I’ve written in detail about how deleted rows could affect query latency here.

This scenario can also be detected using the query profile table checking deleted_rows_scanned statistic.

spanner> SELECT interval_end,
-> text_fingerprint,
-> JSON_VALUE(STATS,'$.elapsed_time') AS elapsed_time,
-> JSON_VALUE(STATS,'$.cpu_time') AS cpu_time,
-> JSON_VALUE(STATS,'$.rows_scanned') AS rows_scanned,
-> JSON_VALUE(STATS,'$.deleted_rows_scanned') AS deleted_rows_scanned,
-> JSON_VALUE(STATS,'$.query_text') AS query_text,
-> from (
-> SELECT interval_end,
-> text_fingerprint,
-> JSON_QUERY(query_profile,'$.queryStats') AS STATS
-> from
-> SPANNER_SYS.QUERY_PROFILES_TOP_MINUTE
-> where text_fingerprint=-1544692717167823854);
+----------------------+----------------------+--------------+-------------+--------------+----------------------+------------------------------------------------------------+
| interval_end | text_fingerprint | elapsed_time | cpu_time | rows_scanned | deleted_rows_scanned | query_text |
+----------------------+----------------------+--------------+-------------+--------------+----------------------+------------------------------------------------------------+
| 2024-03-07T19:11:00Z | -1544692717167823854 | 50.95 msecs | 52.26 msecs | 3 | 54600 | select min(ts) from user_operations where user_id=@userid |
| 2024-03-07T19:10:00Z | -1544692717167823854 | 60.04 msecs | 59.74 msecs | 3 | 54600 | select min(ts) from user_operations where user_id=@userid |
| 2024-03-07T18:51:00Z | -1544692717167823854 | 70.66 msecs | 71.1 msecs | 3 | 54600 | select min(ts) from user_operations where user_id=@userid |
| 2024-03-07T18:50:00Z | -1544692717167823854 | 65.18 msecs | 65.12 msecs | 3 | 54600 | select min(ts) from user_operations where user_id=@userid |
| 2024-03-07T18:30:00Z | -1544692717167823854 | 7.53 msecs | 6.98 msecs | 3 | 0 | select min(ts) from user_operations where user_id=@userid |
| 2024-03-07T18:10:00Z | -1544692717167823854 | 7.14 msecs | 6.91 msecs | 3 | 0 | select min(ts) from user_operations where user_id=@userid |
+----------------------+----------------------+--------------+-------------+--------------+----------------------+------------------------------------------------------------+

Summary

Above I’ve described just a few of possible scenarios where using built-in table SPANNER_SYS.QUERY_PROFILES_TOP_* is a good practice to understand why our query latency has changed.

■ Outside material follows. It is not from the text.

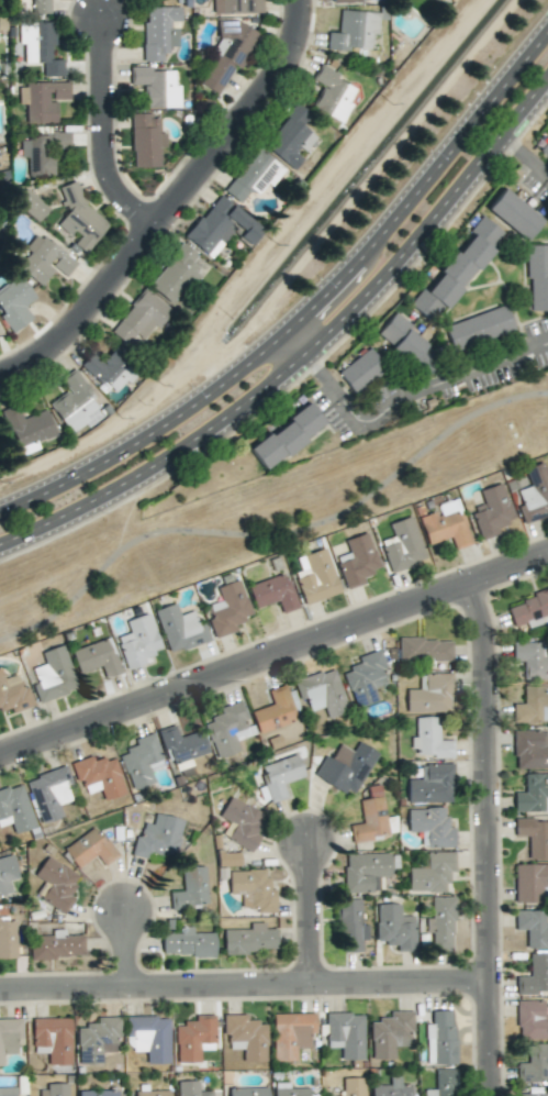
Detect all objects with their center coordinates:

Unfortunately, not all queries have sampled query plans (according to documentation, only queries that consume higher CPU might be sampled) hence this kind of analysis will be available just for a limited number of queries.

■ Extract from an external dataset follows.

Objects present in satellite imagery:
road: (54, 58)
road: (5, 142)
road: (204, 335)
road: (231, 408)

Here a query to obtain all query statistics for sampled query plans:

SELECT interval_end,
text_fingerprint,
JSON_VALUE(STATS,'$.elapsed_time') AS elapsed_time,
JSON_VALUE(STATS,'$.cpu_time') AS cpu_time,
JSON_VALUE(STATS,'$.rows_scanned') AS rows_scanned,
JSON_VALUE(STATS,'$.deleted_rows_scanned') AS deleted_rows_scanned,
JSON_VALUE(STATS,'$.rows_returned') AS rows_returned,
JSON_VALUE(STATS,'$.data_bytes_read') AS data_bytes_read,
JSON_VALUE(STATS,'$.bytes_returned') AS bytes_returned,
JSON_VALUE(STATS,'$.remote_server_calls') AS remote_server_calls,
JSON_VALUE(STATS,'$.locking_delay') AS locking_delay,
JSON_VALUE(STATS,'$.filesystem_delay_seconds') AS filesystem_delay_seconds,
JSON_VALUE(STATS,'$.query_plan_creation_time') AS query_plan_creation_time,
JSON_VALUE(STATS,'$.runtime_creation_time') AS runtime_creation_time,
JSON_VALUE(STATS,'$.statistics_load_time') AS statistics_load_time,
JSON_VALUE(STATS,'$.optimizer_version') AS optimizer_version,
JSON_VALUE(STATS,'$.optimizer_statistics_package') AS optimizer_statistics_package,
JSON_VALUE(STATS,'$.query_text') AS query_text,
from (
SELECT
interval_end, text_fingerprint,JSON_QUERY(query_profile,'$.queryStats') AS STATS
FROM
SPANNER_SYS.QUERY_PROFILES_TOP_MINUTE
where text_fingerprint=<id>);

--

--